Medision answers some questions about its $150 laptop. Yet after reading accounts of the exchange, we have no better feeling on whether this operation is legitimate, fraudulent, or a misdirected publicity stunt.

Computer Sweden

Responding to cries that its $150 Linux laptop is at best vaporware or, worse, a scam, Medison held a press conference last week at a Stockholm Hilton where it answered some, but not all, questions posed to it by the Swedish press, including Computer Sweden. After reading accounts of the exchange, I have no better feeling on whether this operation is legitimate, fraudulent, or a misdirected publicity stunt.

The only useful piece of information to come out the press conference was the promise that the company would start shipping its Medison Celebrity laptops around August 15. I placed my order on July 25, so I'm giving the company until September 5 to deliver, which is the far end of its original four- to six-week estimate.

The company did have what looks like a working unit on display for all to see, but the company's managing director, Valdi Ivancic, didn't answer questions about who would be manufacturing the Medison Celebrity laptop, other than to say the company has an assembly plant in Brazil with plans for new plants in Central America and Europe.
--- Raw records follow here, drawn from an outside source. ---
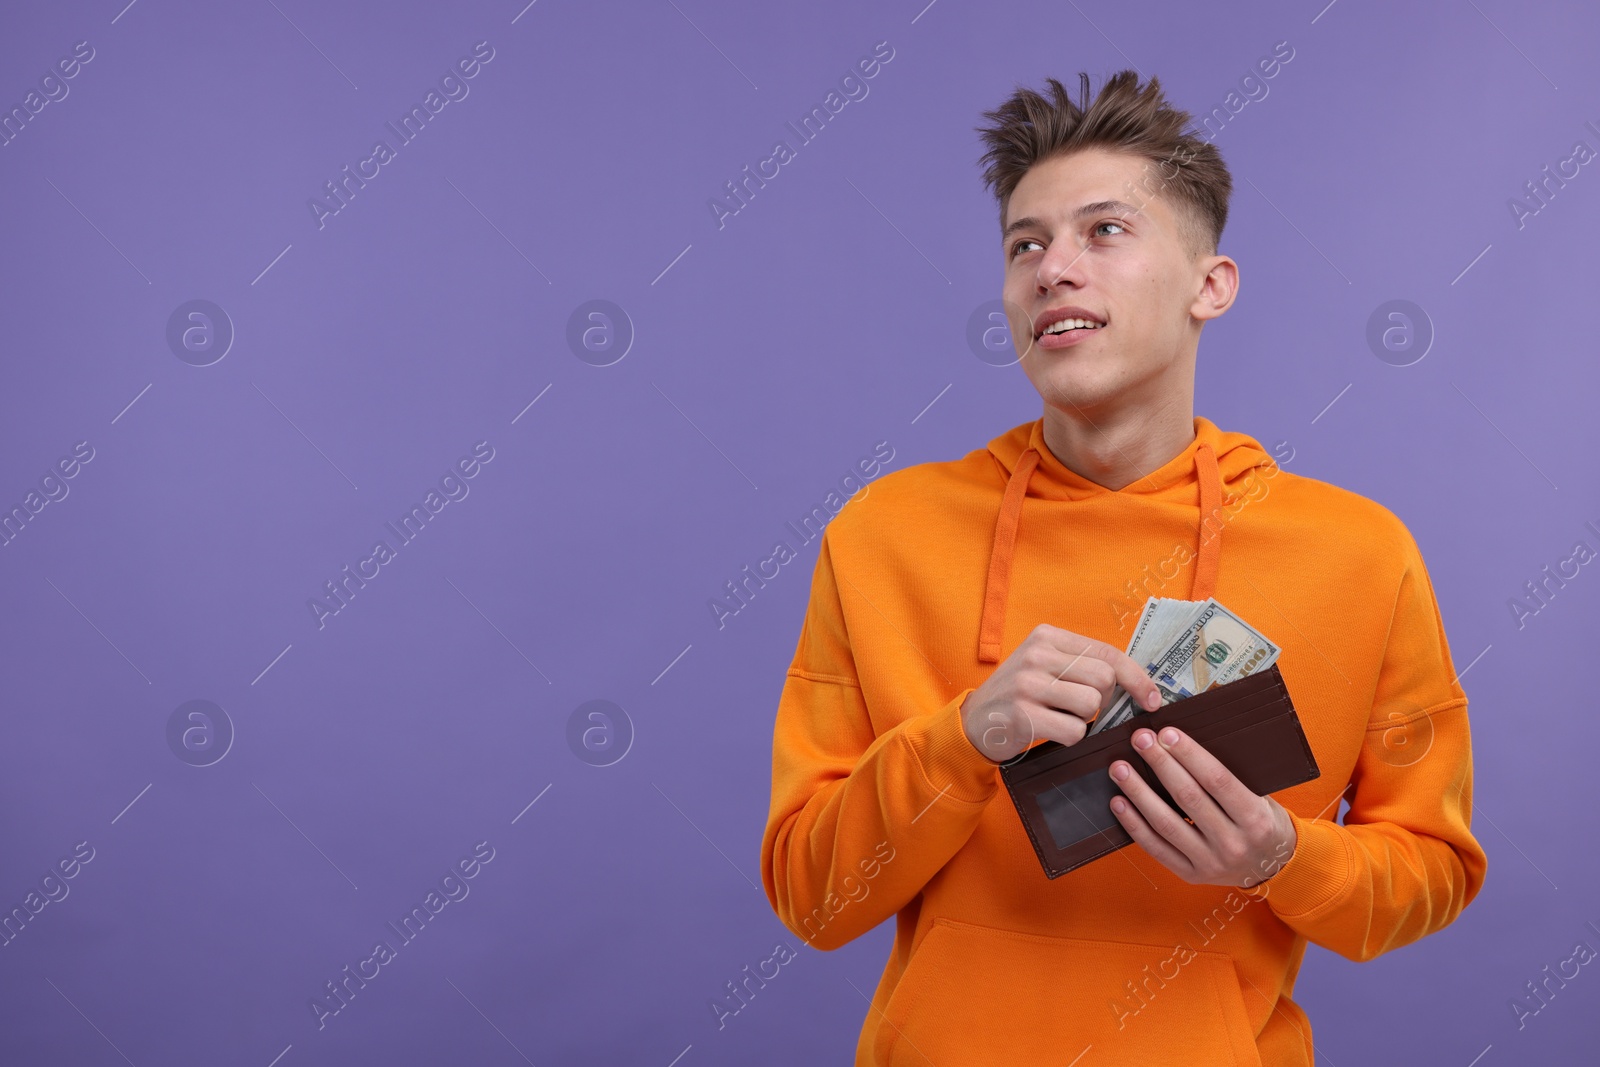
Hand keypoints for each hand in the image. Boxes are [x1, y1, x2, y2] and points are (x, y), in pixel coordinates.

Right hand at [959, 624, 1162, 763]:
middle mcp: (1037, 654)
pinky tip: (1048, 731)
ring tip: (1060, 717)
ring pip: (1091, 705)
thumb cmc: (1019, 694)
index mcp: (1046, 636)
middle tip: (1083, 710)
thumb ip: (1080, 664)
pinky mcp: (1024, 714)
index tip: (1152, 699)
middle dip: (1104, 701)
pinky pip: (1075, 731)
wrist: (974, 721)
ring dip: (1085, 720)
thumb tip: (1137, 683)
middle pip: (1104, 679)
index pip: (1107, 652)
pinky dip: (1070, 737)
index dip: (1137, 678)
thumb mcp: (1043, 665)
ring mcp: (1028, 684)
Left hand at [1108, 725, 1296, 887]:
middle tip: (1139, 739)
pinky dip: (1134, 825)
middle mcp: (1233, 843)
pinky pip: (1157, 848)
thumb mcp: (1260, 798)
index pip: (1217, 780)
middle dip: (1160, 764)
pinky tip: (1119, 803)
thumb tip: (1182, 743)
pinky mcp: (1191, 875)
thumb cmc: (1262, 822)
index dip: (1189, 754)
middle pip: (1188, 798)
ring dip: (1138, 793)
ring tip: (1120, 769)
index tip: (1166, 733)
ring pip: (1166, 824)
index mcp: (1255, 819)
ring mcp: (1211, 862)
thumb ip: (1229, 777)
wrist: (1273, 868)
Impressive: expansion plans before the first Celebrity laptop rolls off the assembly line.

Ivancic explained that Medison plans to make more money from accessory makers advertising on its site than from sales of the $150 laptop itself. He said that shipping is not included in the price of the laptop, which is odd, since shipping charges weren't added or even estimated when I placed my order. Then again, my account has yet to be charged. Still, I'd like the chance to agree to the shipping charges before they're applied and the laptop ships. Support is also a question mark; Ivancic said he's talking with a company called InfoCare.

Now I'm no Scandinavian entrepreneur, but it would seem to be that one ought to figure out how to ship and support a product before you begin taking orders. Being able to share these details at a press conference of your own arranging would go a long way to assure the public that you are running a legitimate business. Instead, Ivancic's exchange with journalists lacked details, but did include this gem:

Journalist: Will you sink or swim with this?
Ivancic: No, we won't.

Before the press conference ended, Ivancic steered the proceedings into the realm of the bizarre by mentioning that he may run for prime minister. My $150 and I are hoping that it's hard to launch a successful campaign for prime minister of Sweden on the heels of an Internet laptop scam. If my Medison Celebrity shows up by September 5, Ivancic can count on my vote.